Comment 5 Jack Howarth 2010-05-09 23:12:17 UTC
Okay, my mistake. It appears that the default builds for both i386-apple-darwin* and x86_64-apple-darwin* are both leaving -mtune set at generic. However it would be a nice aim for gcc 4.6.0 to have the processor specific costs outperform the generic tuning when invoked.
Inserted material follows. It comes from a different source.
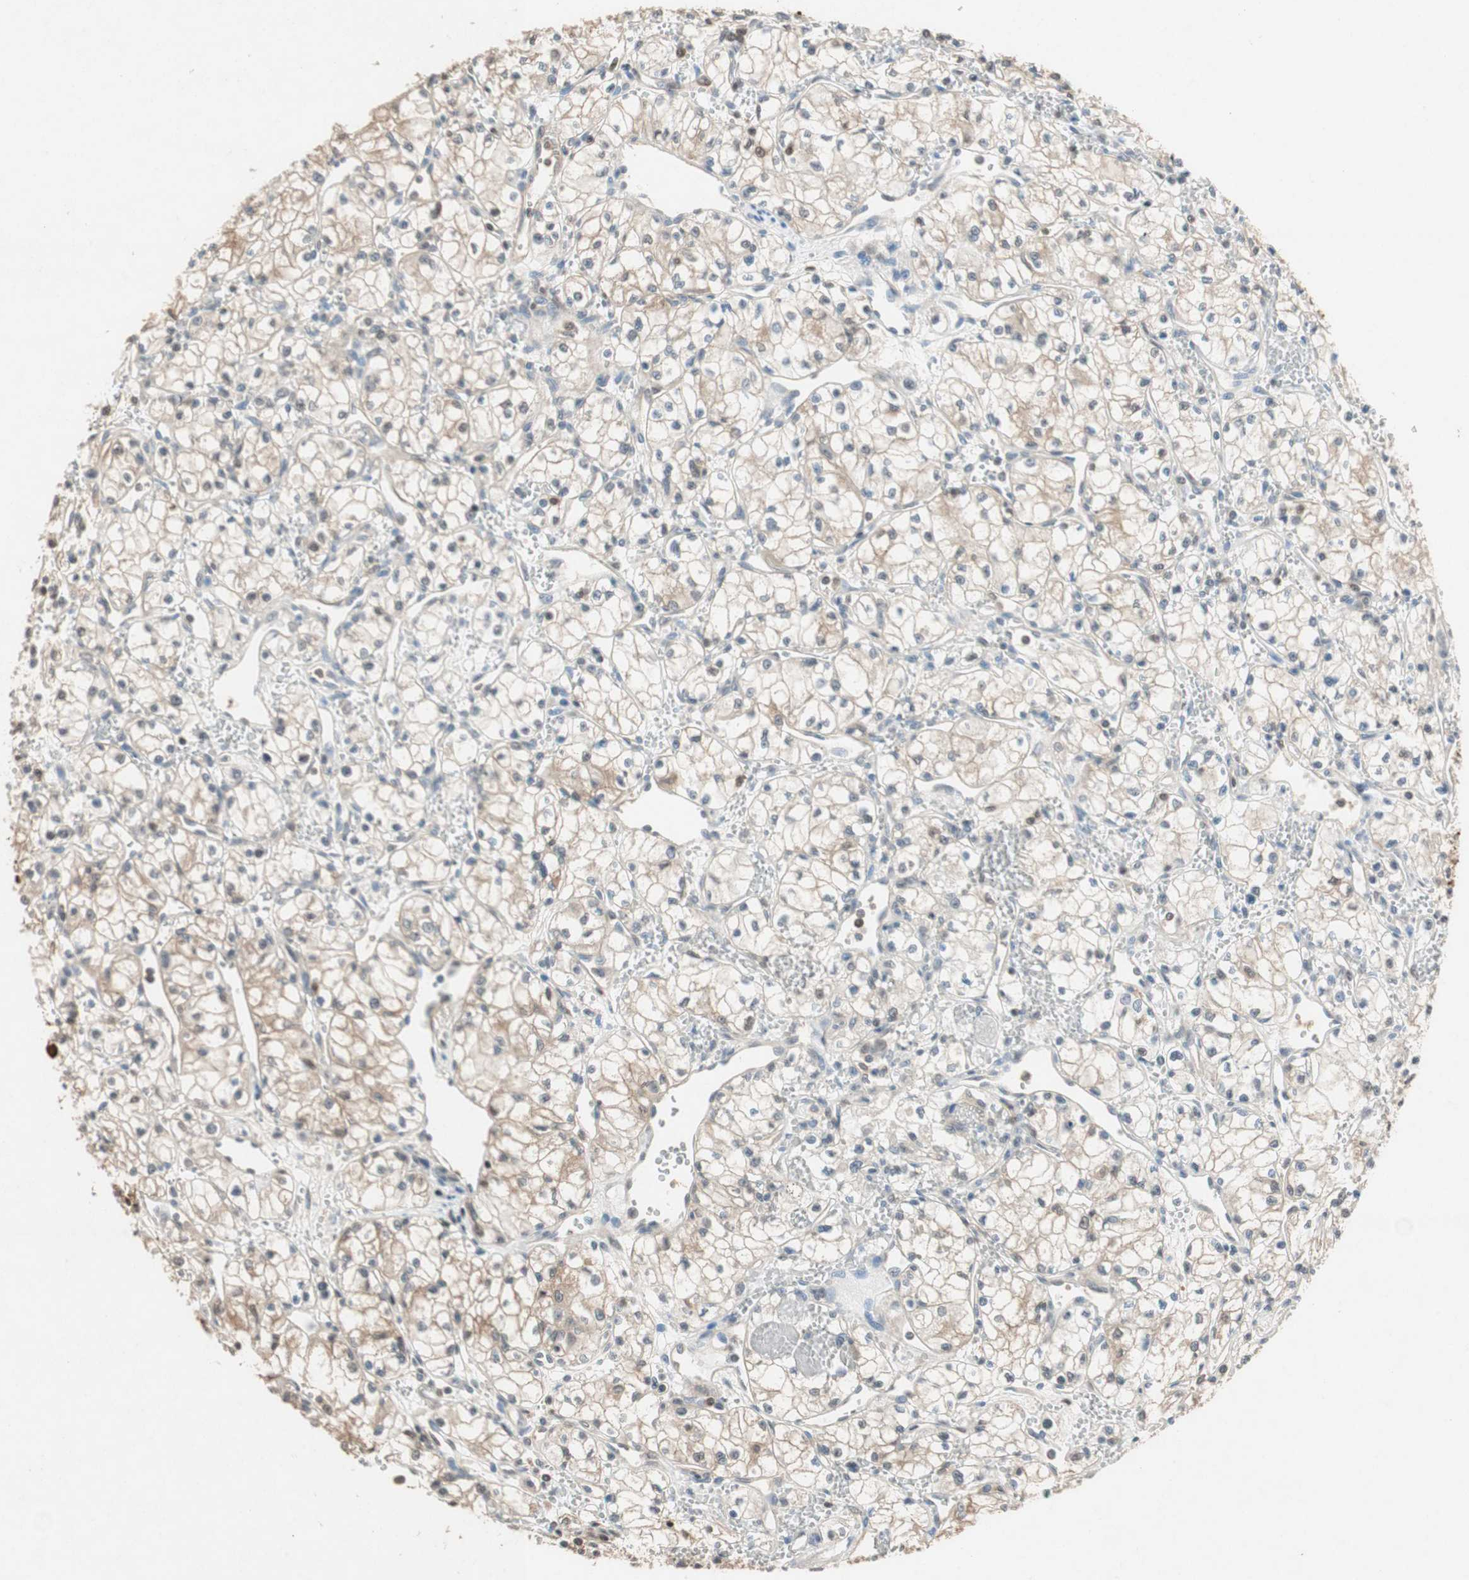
{"staining": {"intensity": "weak", "quantity": "25%-75%", "location": "cytoplasmic/membranous,nuclear"}, "tissue": "renal cancer", "cell_type": "Tumor cells", "image_type": "cancer", "snomed": [{"axis": "morphology", "description": "Normal tissue, NOS"}, {"axis": "morphology", "description": "Adenocarcinoma, NOS"}, {"axis": "topography", "description": "Kidney"}], "caption": "Renal adenocarcinoma tissue shows weak cytoplasmic/membranous and nuclear expression in about 25%-75% of tumor cells, visualized by immunohistochemistry. The protein of interest is stained brown, and the nuclei are stained in blue (DAB (3,3'-diaminobenzidine) IHC with brightfield microscopy, high magnification).", "gene": "SERPINB5", "patient": {"sex": "male", "age": 59}}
Comment 6 Dominique d'Humieres 2011-12-06 11:45:39 UTC
Although I don't know if the cost model is perfectly tuned for the Intel Core2Duo, the particular instance of this PR has been fixed since a long time (see pr34265 and pr50904), on trunk at r182043, I now get on a slightly faster proc (2.5Ghz vs. 2.1Ghz):

[macbook] lin/test% time gfc -O3 -ffast-math -funroll-loops induct.f90
7.969u 0.101s 0:08.07 99.8%	0+0k 0+40io 0pf+0w
[macbook] lin/test% time a.out > /dev/null
13.062u 0.026s 0:13.09 99.9%	0+0k 0+0io 0pf+0w
[macbook] lin/test% time gfc -O3 -ffast-math -funroll-loops induct.f90 --param min-vect-loop-bound=2
7.965u 0.110s 0:08.08 99.8%	0+0k 0+23io 0pf+0w
[macbook] lin/test% time a.out > /dev/null
13.063u 0.027s 0:13.09 99.9%	0+0k 0+0io 0pf+0w

So I am closing the PR as fixed. Thanks for all the work leading to a nice speed-up.